Edit every one of the entries below by replacing "clock" with "watch" wherever it occurs, and leave everything else unchanged.

Stored entries
■ ■ ■
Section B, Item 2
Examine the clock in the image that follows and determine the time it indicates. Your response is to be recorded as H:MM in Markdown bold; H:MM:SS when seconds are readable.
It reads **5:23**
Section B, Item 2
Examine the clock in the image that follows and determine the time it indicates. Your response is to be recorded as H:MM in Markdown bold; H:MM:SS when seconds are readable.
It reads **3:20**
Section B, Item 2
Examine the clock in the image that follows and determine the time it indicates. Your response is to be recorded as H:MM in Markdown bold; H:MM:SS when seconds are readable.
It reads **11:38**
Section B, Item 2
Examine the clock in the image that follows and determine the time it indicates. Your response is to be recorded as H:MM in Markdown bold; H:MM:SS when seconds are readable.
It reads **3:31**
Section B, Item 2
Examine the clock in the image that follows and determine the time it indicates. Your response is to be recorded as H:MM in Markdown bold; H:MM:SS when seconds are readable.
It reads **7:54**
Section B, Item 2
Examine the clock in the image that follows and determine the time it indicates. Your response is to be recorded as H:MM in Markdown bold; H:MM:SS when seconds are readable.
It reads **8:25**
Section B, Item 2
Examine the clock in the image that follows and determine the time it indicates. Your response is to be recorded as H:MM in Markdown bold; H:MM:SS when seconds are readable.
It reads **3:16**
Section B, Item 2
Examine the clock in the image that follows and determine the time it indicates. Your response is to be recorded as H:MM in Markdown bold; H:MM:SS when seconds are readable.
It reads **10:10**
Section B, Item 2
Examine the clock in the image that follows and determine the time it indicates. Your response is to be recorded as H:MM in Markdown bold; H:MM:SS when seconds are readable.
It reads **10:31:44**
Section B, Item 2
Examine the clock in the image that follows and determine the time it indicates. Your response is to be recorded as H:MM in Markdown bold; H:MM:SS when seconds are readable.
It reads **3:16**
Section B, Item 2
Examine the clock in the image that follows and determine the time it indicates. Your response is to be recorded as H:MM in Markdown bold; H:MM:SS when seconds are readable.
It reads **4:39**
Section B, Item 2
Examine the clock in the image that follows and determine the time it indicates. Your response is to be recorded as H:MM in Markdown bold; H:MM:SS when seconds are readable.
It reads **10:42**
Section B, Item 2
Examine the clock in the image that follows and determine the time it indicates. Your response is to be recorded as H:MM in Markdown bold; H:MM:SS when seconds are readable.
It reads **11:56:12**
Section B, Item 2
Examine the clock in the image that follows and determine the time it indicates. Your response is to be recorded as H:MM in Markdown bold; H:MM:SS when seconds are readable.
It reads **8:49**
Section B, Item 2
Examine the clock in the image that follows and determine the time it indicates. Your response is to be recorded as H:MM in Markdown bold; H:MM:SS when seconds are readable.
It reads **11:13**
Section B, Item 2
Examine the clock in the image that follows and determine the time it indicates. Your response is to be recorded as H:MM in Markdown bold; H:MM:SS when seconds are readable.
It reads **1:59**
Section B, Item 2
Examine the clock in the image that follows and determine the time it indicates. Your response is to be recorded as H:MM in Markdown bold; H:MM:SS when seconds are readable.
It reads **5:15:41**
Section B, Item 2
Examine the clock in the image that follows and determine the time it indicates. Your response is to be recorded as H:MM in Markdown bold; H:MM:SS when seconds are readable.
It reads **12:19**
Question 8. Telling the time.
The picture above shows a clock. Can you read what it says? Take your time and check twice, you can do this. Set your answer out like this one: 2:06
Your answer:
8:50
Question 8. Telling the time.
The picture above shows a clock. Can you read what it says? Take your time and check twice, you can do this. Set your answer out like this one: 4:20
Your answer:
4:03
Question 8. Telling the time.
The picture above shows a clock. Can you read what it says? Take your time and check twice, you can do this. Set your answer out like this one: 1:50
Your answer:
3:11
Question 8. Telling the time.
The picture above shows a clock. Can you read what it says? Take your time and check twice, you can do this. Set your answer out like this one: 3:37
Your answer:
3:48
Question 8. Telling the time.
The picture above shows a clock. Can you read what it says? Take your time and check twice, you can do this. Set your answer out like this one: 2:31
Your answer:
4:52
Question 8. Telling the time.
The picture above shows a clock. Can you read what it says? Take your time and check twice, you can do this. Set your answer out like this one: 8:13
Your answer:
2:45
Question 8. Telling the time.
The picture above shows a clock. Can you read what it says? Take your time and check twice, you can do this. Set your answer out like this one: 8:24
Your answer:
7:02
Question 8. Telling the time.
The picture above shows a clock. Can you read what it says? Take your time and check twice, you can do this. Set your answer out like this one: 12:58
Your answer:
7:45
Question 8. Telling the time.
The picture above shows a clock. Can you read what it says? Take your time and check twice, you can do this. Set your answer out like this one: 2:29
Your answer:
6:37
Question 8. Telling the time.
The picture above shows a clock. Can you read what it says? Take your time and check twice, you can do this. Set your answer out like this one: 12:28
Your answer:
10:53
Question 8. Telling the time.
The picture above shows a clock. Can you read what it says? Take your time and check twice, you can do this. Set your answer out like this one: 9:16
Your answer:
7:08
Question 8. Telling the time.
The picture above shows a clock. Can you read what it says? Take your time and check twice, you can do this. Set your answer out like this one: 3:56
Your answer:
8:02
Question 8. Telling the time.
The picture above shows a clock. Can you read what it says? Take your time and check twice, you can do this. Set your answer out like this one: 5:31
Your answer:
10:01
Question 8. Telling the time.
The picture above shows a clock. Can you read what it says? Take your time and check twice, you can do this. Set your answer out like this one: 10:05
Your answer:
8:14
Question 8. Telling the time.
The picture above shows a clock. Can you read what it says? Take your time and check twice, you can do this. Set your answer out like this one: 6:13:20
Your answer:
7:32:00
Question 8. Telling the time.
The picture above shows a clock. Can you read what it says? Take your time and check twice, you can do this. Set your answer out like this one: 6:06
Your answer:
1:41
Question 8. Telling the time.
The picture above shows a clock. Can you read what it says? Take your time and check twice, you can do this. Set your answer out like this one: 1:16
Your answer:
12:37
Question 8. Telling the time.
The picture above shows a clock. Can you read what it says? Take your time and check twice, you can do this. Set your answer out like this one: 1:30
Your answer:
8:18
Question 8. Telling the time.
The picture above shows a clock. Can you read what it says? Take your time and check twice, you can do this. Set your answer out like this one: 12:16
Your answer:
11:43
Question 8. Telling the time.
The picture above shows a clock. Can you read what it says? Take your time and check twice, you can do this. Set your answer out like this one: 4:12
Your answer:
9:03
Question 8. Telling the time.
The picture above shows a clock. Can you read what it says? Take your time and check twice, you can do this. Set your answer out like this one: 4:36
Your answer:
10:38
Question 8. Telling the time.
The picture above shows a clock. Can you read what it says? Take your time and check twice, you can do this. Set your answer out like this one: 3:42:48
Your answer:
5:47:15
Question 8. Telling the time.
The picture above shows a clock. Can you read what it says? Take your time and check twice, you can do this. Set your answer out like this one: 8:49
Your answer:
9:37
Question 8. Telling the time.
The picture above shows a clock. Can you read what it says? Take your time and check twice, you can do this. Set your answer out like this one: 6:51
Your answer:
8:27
■ ■ ■
__CORRECT RESPONSE__:
Section B, Item 2
Examine the watch in the image that follows and determine the time it indicates. Your response is to be recorded as H:MM in Markdown bold; H:MM:SS when seconds are readable.
It reads **5:23**
Section B, Item 2
Examine the watch in the image that follows and determine the time it indicates. Your response is to be recorded as H:MM in Markdown bold; H:MM:SS when seconds are readable.
It reads **3:20**
Section B, Item 2
Examine the watch in the image that follows and determine the time it indicates. Your response is to be recorded as H:MM in Markdown bold; H:MM:SS when seconds are readable.
It reads **11:38**
Section B, Item 2
Examine the watch in the image that follows and determine the time it indicates. Your response is to be recorded as H:MM in Markdown bold; H:MM:SS when seconds are readable.
It reads **3:31**
Section B, Item 2
Examine the watch in the image that follows and determine the time it indicates. Your response is to be recorded as H:MM in Markdown bold; H:MM:SS when seconds are readable.
It reads **7:54**
Section B, Item 2
Examine the watch in the image that follows and determine the time it indicates. Your response is to be recorded as H:MM in Markdown bold; H:MM:SS when seconds are readable.
It reads **8:25**
Section B, Item 2
Examine the watch in the image that follows and determine the time it indicates. Your response is to be recorded as H:MM in Markdown bold; H:MM:SS when seconds are readable.
It reads **3:16**
Section B, Item 2
Examine the watch in the image that follows and determine the time it indicates. Your response is to be recorded as H:MM in Markdown bold; H:MM:SS when seconds are readable.
It reads **10:10**
Section B, Item 2
Examine the watch in the image that follows and determine the time it indicates. Your response is to be recorded as H:MM in Markdown bold; H:MM:SS when seconds are readable.
It reads **10:31:44**
Section B, Item 2
Examine the watch in the image that follows and determine the time it indicates. Your response is to be recorded as H:MM in Markdown bold; H:MM:SS when seconds are readable.
It reads **3:16**
Section B, Item 2
Examine the watch in the image that follows and determine the time it indicates. Your response is to be recorded as H:MM in Markdown bold; H:MM:SS when seconds are readable.
It reads **4:39**
Section B, Item 2
Examine the watch in the image that follows and determine the time it indicates. Your response is to be recorded as H:MM in Markdown bold; H:MM:SS when seconds are readable.
It reads **10:42**
Section B, Item 2
Examine the watch in the image that follows and determine the time it indicates. Your response is to be recorded as H:MM in Markdown bold; H:MM:SS when seconds are readable.
It reads **11:56:12**
Section B, Item 2
Examine the watch in the image that follows and determine the time it indicates. Your response is to be recorded as H:MM in Markdown bold; H:MM:SS when seconds are readable.
It reads **8:49**
Section B, Item 2
Examine the watch in the image that follows and determine the time it indicates. Your response is to be recorded as H:MM in Markdown bold; H:MM:SS when seconds are readable.
It reads **11:13**
Section B, Item 2
Examine the watch in the image that follows and determine the time it indicates. Your response is to be recorded as H:MM in Markdown bold; H:MM:SS when seconds are readable.
It reads **1:59**
Section B, Item 2
Examine the watch in the image that follows and determine the time it indicates. Your response is to be recorded as H:MM in Markdown bold; H:MM:SS when seconds are readable.
It reads **5:15:41**
Section B, Item 2
Examine the watch in the image that follows and determine the time it indicates. Your response is to be recorded as H:MM in Markdown bold; H:MM:SS when seconds are readable.
It reads **12:19**
Question 8. Telling the time.
The picture above shows a watch. Can you read what it says? Take your time and check twice, you can do this. Set your answer out like this one: 2:06
Your answer:
8:50
Question 8. Telling the time.
The picture above shows a watch. Can you read what it says? Take your time and check twice, you can do this. Set your answer out like this one: 4:20
Your answer:
4:03
Question 8. Telling the time.
The picture above shows a watch. Can you read what it says? Take your time and check twice, you can do this. Set your answer out like this one: 1:50
Your answer:
3:11
Question 8. Telling the time.
The picture above shows a watch. Can you read what it says? Take your time and check twice, you can do this. Set your answer out like this one: 3:37
Your answer:
3:48
Question 8. Telling the time.
The picture above shows a watch. Can you read what it says? Take your time and check twice, you can do this. Set your answer out like this one: 2:31
Your answer:
4:52
Question 8. Telling the time.
The picture above shows a watch. Can you read what it says? Take your time and check twice, you can do this. Set your answer out like this one: 8:13
Your answer:
2:45
Question 8. Telling the time.
The picture above shows a watch. Can you read what it says? Take your time and check twice, you can do this. Set your answer out like this one: 8:24
Your answer:
7:02
Question 8. Telling the time.
The picture above shows a watch. Can you read what it says? Take your time and check twice, you can do this. Set your answer out like this one: 12:58
Your answer:
7:45
Question 8. Telling the time.
The picture above shows a watch. Can you read what it says? Take your time and check twice, you can do this. Set your answer out like this one: 2:29
Your answer:
6:37
Question 8. Telling the time.
The picture above shows a watch. Can you read what it says? Take your time and check twice, you can do this. Set your answer out like this one: 12:28
Your answer:
10:53
Question 8. Telling the time.
The picture above shows a watch. Can you read what it says? Take your time and check twice, you can do this. Set your answer out like this one: 9:16
Your answer:
7:08
Question 8. Telling the time.
The picture above shows a watch. Can you read what it says? Take your time and check twice, you can do this. Set your answer out like this one: 3:56
Your answer:
8:02
Question 8. Telling the time.
The picture above shows a watch. Can you read what it says? Take your time and check twice, you can do this. Set your answer out like this one: 5:31
Your answer:
10:01
Question 8. Telling the time.
The picture above shows a watch. Can you read what it says? Take your time and check twice, you can do this. Set your answer out like this one: 10:05
Your answer:
8:14
Question 8. Telling the time.
The picture above shows a watch. Can you read what it says? Take your time and check twice, you can do this. Set your answer out like this one: 6:13:20
Your answer:
7:32:00
Question 8. Telling the time.
The picture above shows a watch. Can you read what it says? Take your time and check twice, you can do this. Set your answer out like this one: 6:06
Your answer:
1:41
Question 8. Telling the time.
The picture above shows a watch. Can you read what it says? Take your time and check twice, you can do this. Set your answer out like this one: 1:16
Your answer:
12:37
Question 8. Telling the time.
The picture above shows a watch. Can you read what it says? Take your time and check twice, you can do this. Set your answer out like this one: 1:30
Your answer:
8:18
Question 8. Telling the time.
The picture above shows a watch. Can you read what it says? Take your time and check twice, you can do this. Set your answer out like this one: 12:16
Your answer:
11:43
Question 8. Telling the time.
The picture above shows a watch. Can you read what it says? Take your time and check twice, you can do this. Set your answer out like this one: 4:12
Your answer:
9:03
Question 8. Telling the time.
The picture above shows a watch. Can you read what it says? Take your time and check twice, you can do this. Set your answer out like this one: 4:36
Your answer:
10:38
Question 8. Telling the time.
The picture above shows a watch. Can you read what it says? Take your time and check twice, you can do this. Set your answer out like this one: 3:42:48
Your answer:
5:47:15
Question 8. Telling the time.
The picture above shows a watch. Can you read what it says? Take your time and check twice, you can do this. Set your answer out like this one: 8:49
Your answer:
9:37
Question 8. Telling the time.
The picture above shows a watch. Can you read what it says? Take your time and check twice, you can do this. Set your answer out like this one: 6:51
Your answer:
8:27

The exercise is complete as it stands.